There are thousands of other girls and women perhaps in ISIS captivity, but freedom for Christina is a dose of good news for a people enduring endless bad news. It reminds us of the personal dimension to warfighting, that coalition airstrikes and ground offensives matter to families on the ground we have grown to care about. May family reunifications continue, and may the Iraqi government fight and work to make them possible. Christina’s swift return to her loved ones stands in contrast to the kidnapped from Chibok in Nigeria, young Christian women also traumatized by ISIS-linked militants but kept in government custody upon release. Now there is precedence for forces fighting ISIS to restore families.
This is a moment for highlighting the relentless work of the Christian community on behalf of Iraq’s displaced.
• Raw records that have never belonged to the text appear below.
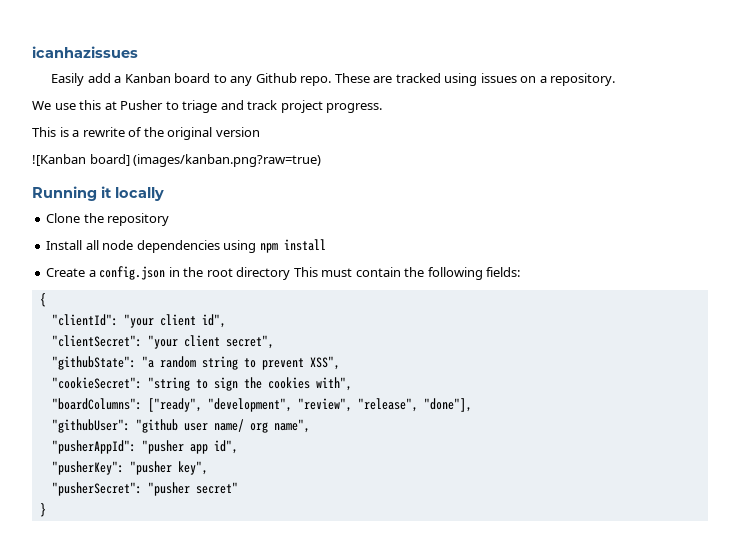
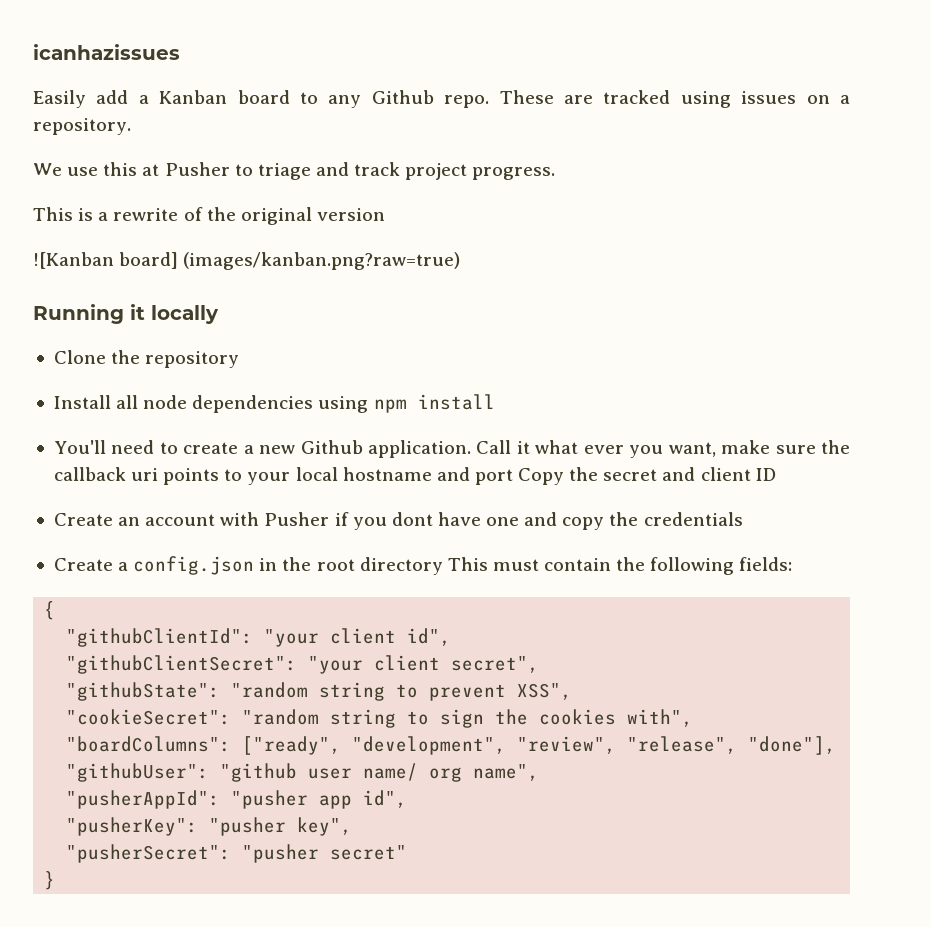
(326, 245) none -> [53,440,851,458] [53,467,776,485] [53,512,743,530] // You'll need to create a new Github application. Call it what ever you want, make sure the callback uri points to your local hostname and port Copy the secret and client ID // Create an account with Pusher if you dont have one and copy the credentials
[51,314,118,326] "clientId": -> [66,628,254,647] "githubClientId":
[51,335,142,347] "clientSecret": -> [66,655,298,674] "githubClientSecret":
[141,356,196,368] "a random -> [231,682,309,698] "random
[147,377,190,391] "string -> [242,709,397,728] "random string

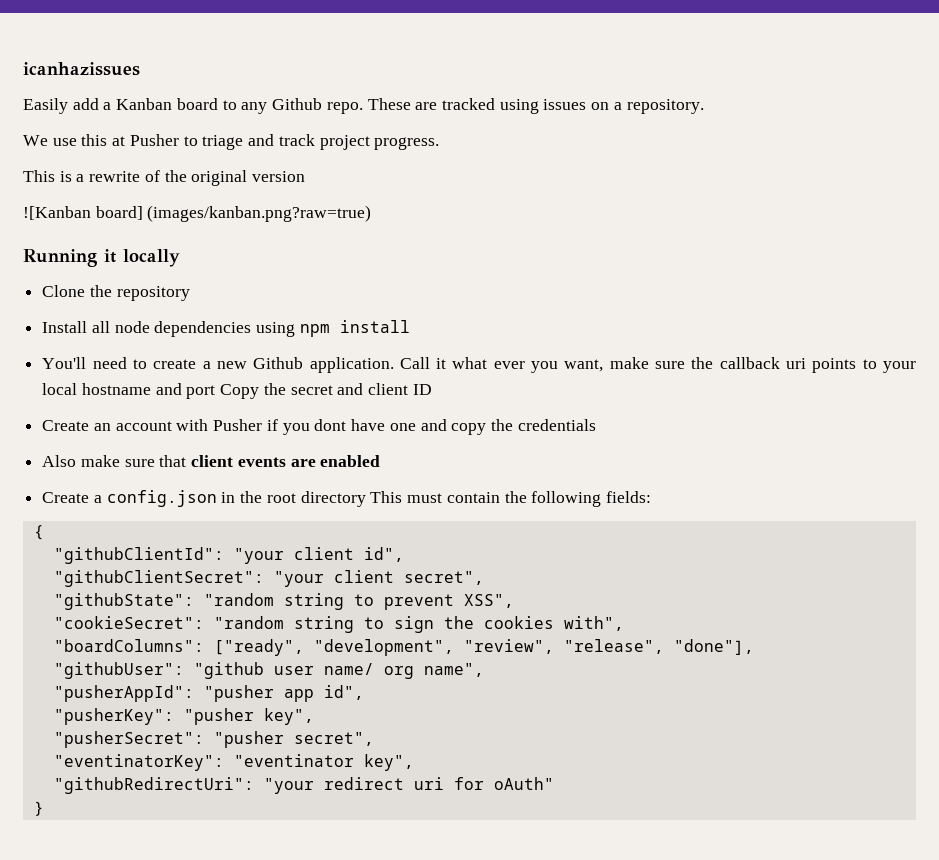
(743, 519) none -> [42,455,381,467] // Also make sure that client events are enabled
[330,845,408,860] secret" -> [293,732,374,746] [53,754,414,771] [53,777,554,794] secret", // "eventinatorKey": "eventinator key", // "githubRedirectUri": "your redirect uri for oAuth"

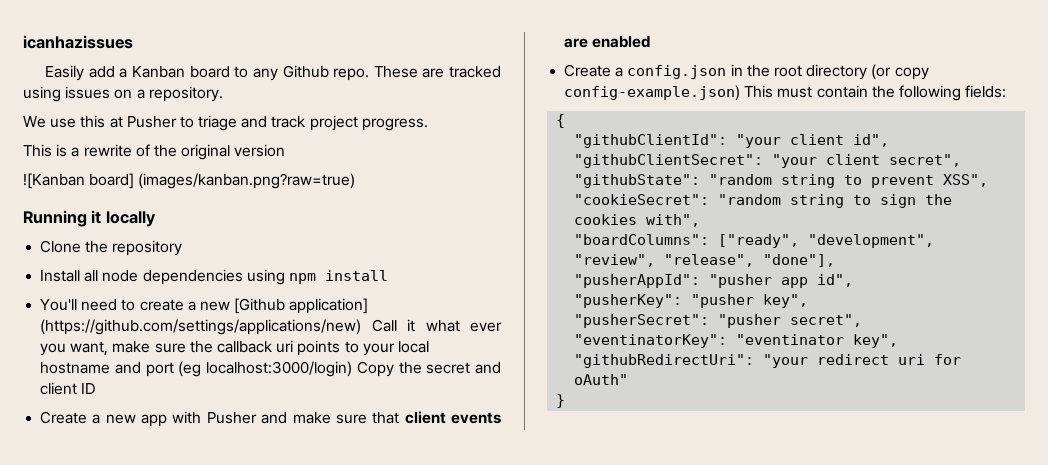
[253,357,394,373] Github application. -> [234,298,369,314] [40,319,362,335] [Github application] (https://github.com/settings/applications/new)
(216, 392) none -> [178,361,353,377] (eg localhost:3000/login)
[93,419,596,435] [42,455,77,467] an account with Pusher if you dont have one and copy the credentials // Also -> [92,411,288,427] a new app with Pusher and
(366, 499) none -> [871,64,929,80] [564,85,741,101] (or copy config-example.json)
[53,662,484,679] // "githubUser": "github user name/ org name", -> (836, 260) none

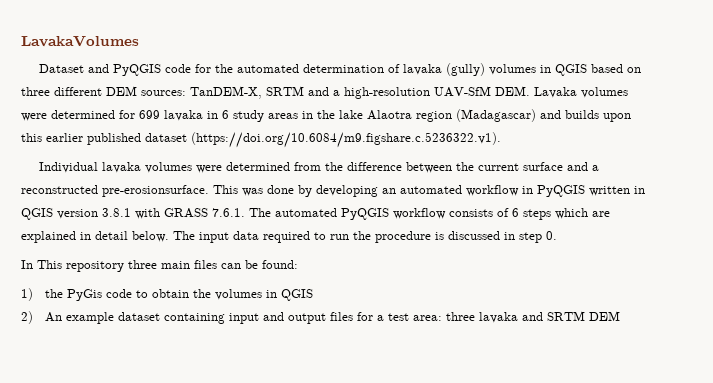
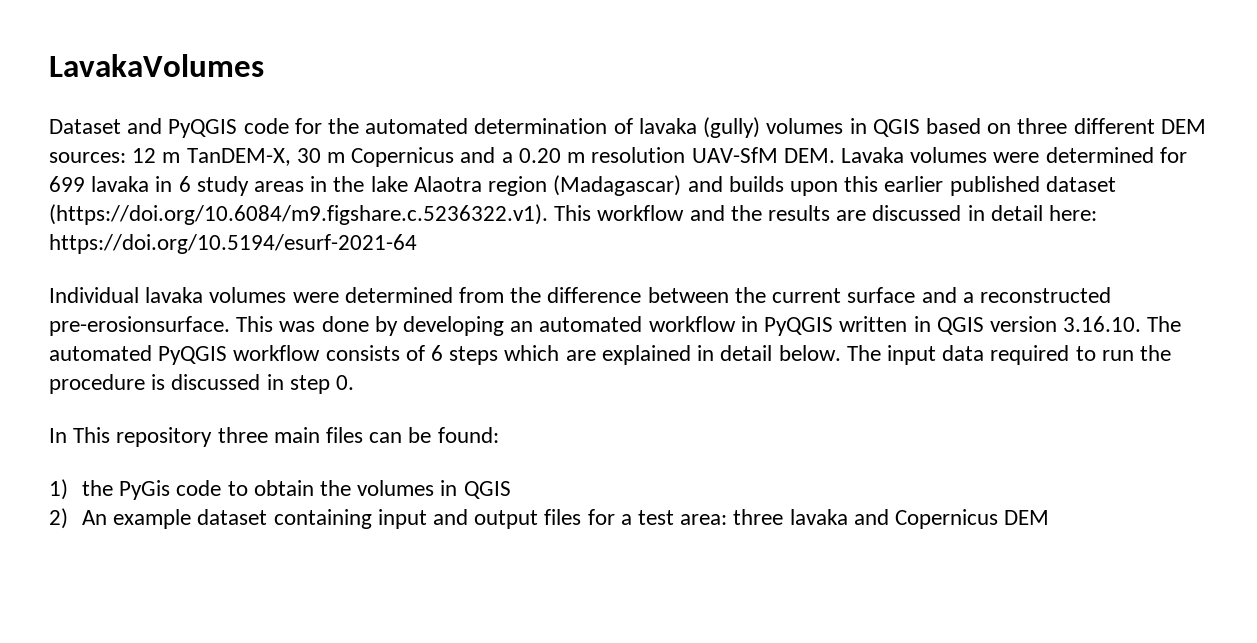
[190,86,430,99] TanDEM-X, SRTM and a high-resolution -> [132,147,686,167] 12 m TanDEM-X, 30 m Copernicus and a 0.20 m resolution
(501, 140) none -> [554,205,1098,221] [49,234,417,254] This workflow and the results are discussed in detail here: https://doi.org/10.5194/esurf-2021-64
[102,208,245,219] 3.8.1 with GRASS 7.6.1. -> [1063,316,1142,332] 3.16.10.
[547,311,586,321] SRTM -> [895,509,999,529] Copernicus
Christian advocacy groups like Open Doors followed Christina’s case, reminding the rest of us to pray. Her family lives in a camp supported by church aid, mostly from Catholic groups like Aid to the Church in Need and the Knights of Columbus. It receives no Iraqi, UN, EU, or U.S. government assistance.
And there are the persecuted themselves, whose perseverance and joy in their suffering is a daily testimony to me. The narrow lanes of Ashti filled as Christina returned, with drums and horns, singing and dancing in the streets. Handed war and destruction, they choose peace and charity, taking mustard seeds of faith and with them moving mountains.